I mean that it simply surfaces patterns in the training data.

So responses will be an 'agregation' (obviously more complex than that) of similar prompt/response from the training corpus, with some randomness thrown in to make things more interesting.


"Surfaces patterns in the training data" seems not to pin things down very much. You could describe "doing math" as a pattern in the training data, or really anything a human might learn from reading the same text. I suspect you mean simpler patterns than that, but I'm not sure how simple you're imagining.

A useful rule of thumb, I think, is that if you're trying to describe what LLMs can do, and what you're saying is something that a Markov chain from 2003 could also do, you're missing something.

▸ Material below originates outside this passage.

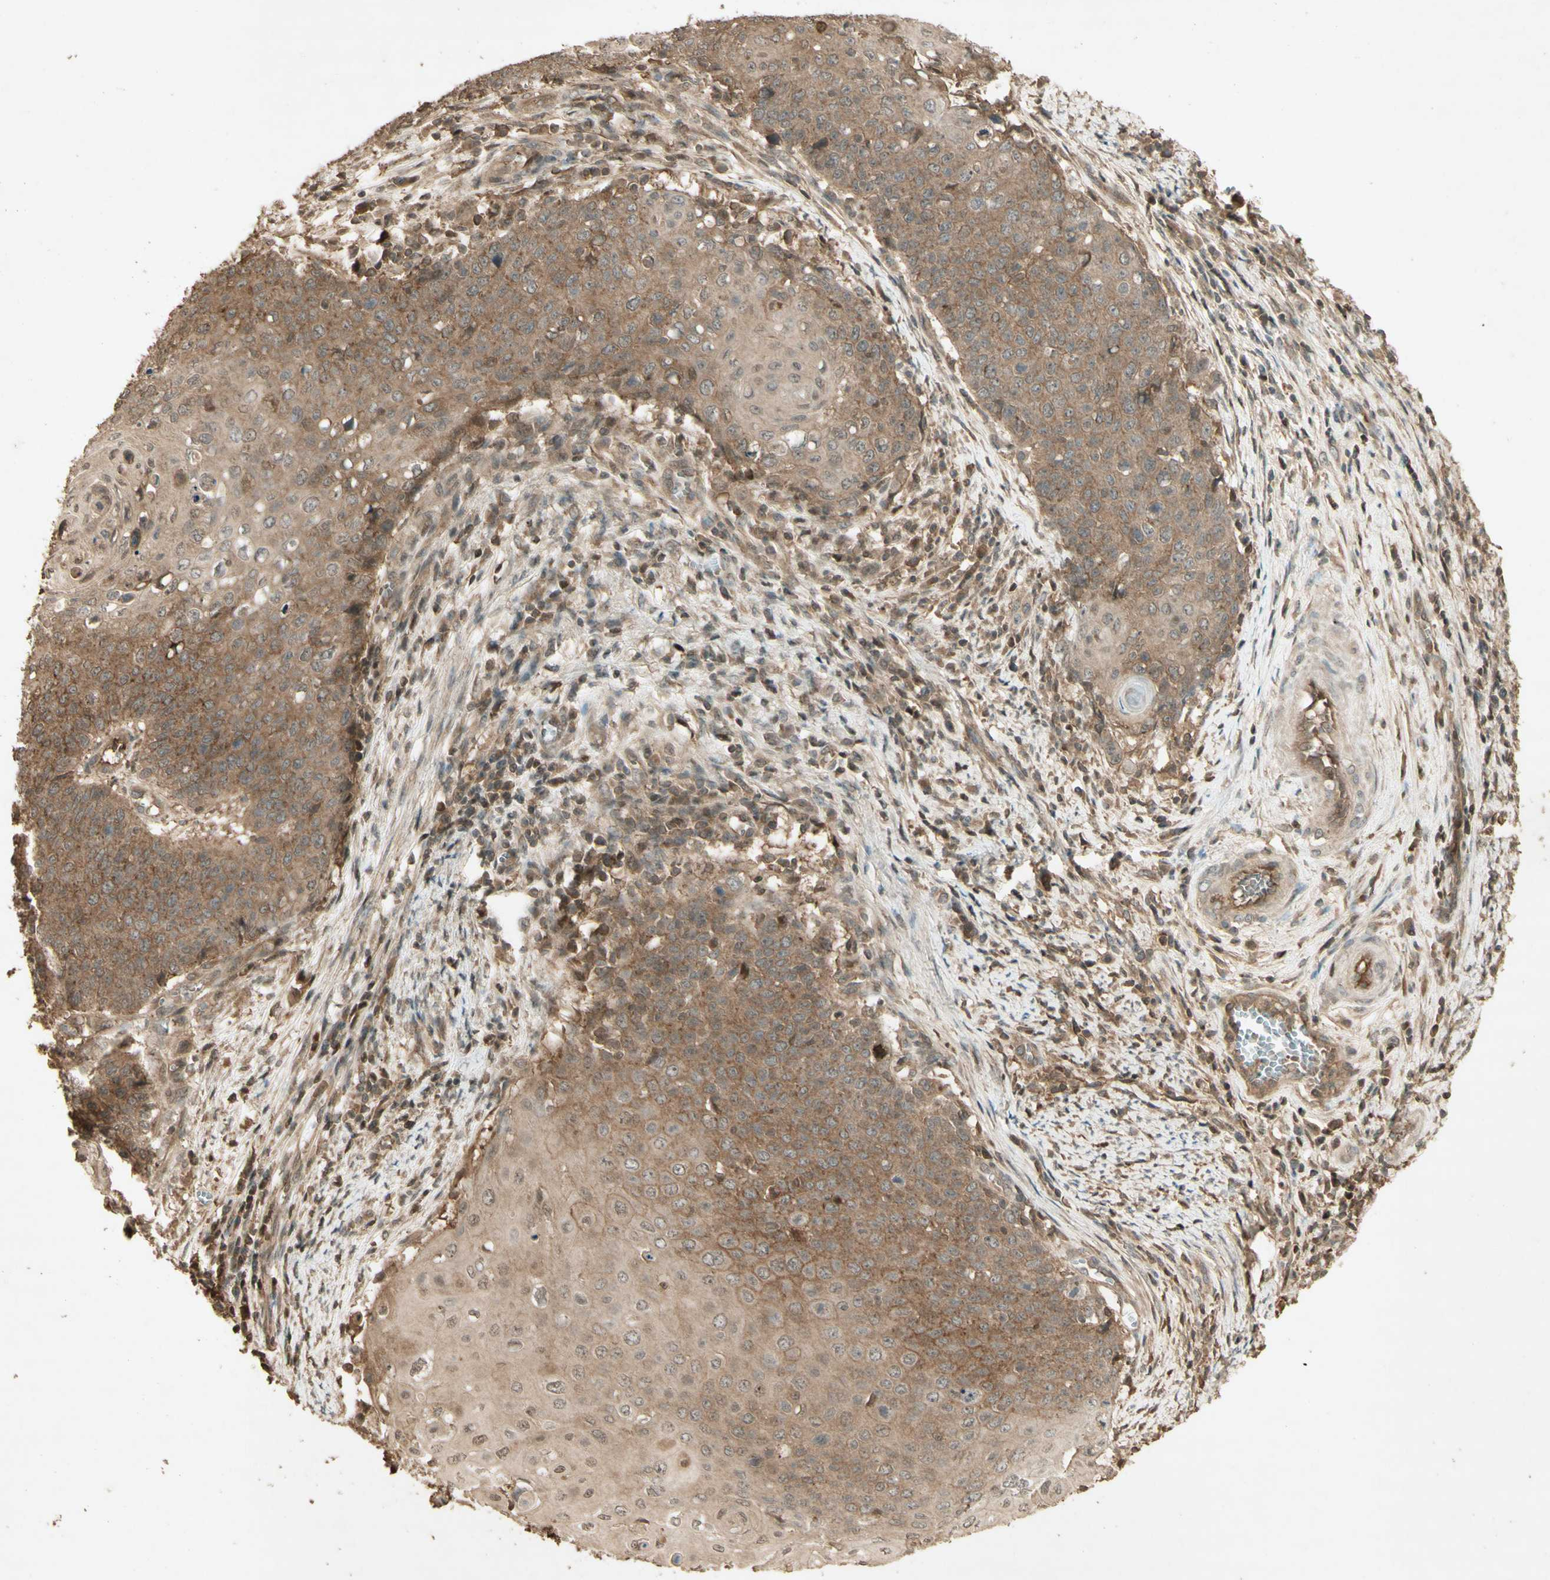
{"staining": {"intensity": "moderate", "quantity": ">75%", "location": "cytoplasmic/membranous"}, "tissue": "cervical cancer", "cell_type": "Tumor cells", "image_type": "cancer", "snomed": [{"axis": "morphology", "description": "Squamous cell carcinoma, NOS"}, {"axis": "topography", "description": "Cervix"}], "caption": "Immunohistochemical staining of human cervical cancer (squamous cell carcinoma) demonstrates medium levels of moderate cytoplasmic/membranous protein positivity in about >75% of tumor cells. (brown staining indicates protein expression, while blue staining denotes nuclei).", "gene": "SMAD9", "patient": {"sex": "female", "age": 39}}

In that vein, I think talking about building from a "similar prompt/response from the training corpus", though you allow "complex" aggregation, can be pretty misleading in terms of LLM capabilities. For example, you can ask a model to write code, run the code and give the model an error message, and then model will quite often be able to identify and correct its mistake (true for GPT-4 and Claude at least). Sure, maybe both the original broken solution and the fixed one were in the training corpus (or something similar enough was), but it's not randomness taking us from one to the other.


There is a big difference between 'doing math' by repeating/elaborating on previously seen patterns, and by having an intuitive grasp of what is going on 'under the hood'. Of course our desktop calculators work (very well) on the latter principle.

As you say, both the broken and correct solutions were likely in the training corpus (and indeed the error message), so really we are doing a smoke and mirrors performance to make it look like the correct solution was 'thought out' in some sense.


I think dismissing problem-solving as "smoke and mirrors" based on regurgitating training data will give you a poor predictive model for what else models can do. For example, do you think that if you change the variable names to something statistically likely to be unique in human history, the ability will break?

As for pattern recognition vs intuitive grasp--I don't think I follow. I would call pattern recognition part of intuition, unlike logically calculating out the consequences of a model, but on the other hand I would not say that a desktop calculator "grasps" anything-it is not able on its own to apply its calculating ability to real world instantiations of mathematical problems in the way that humans (and sometimes LLMs) can do.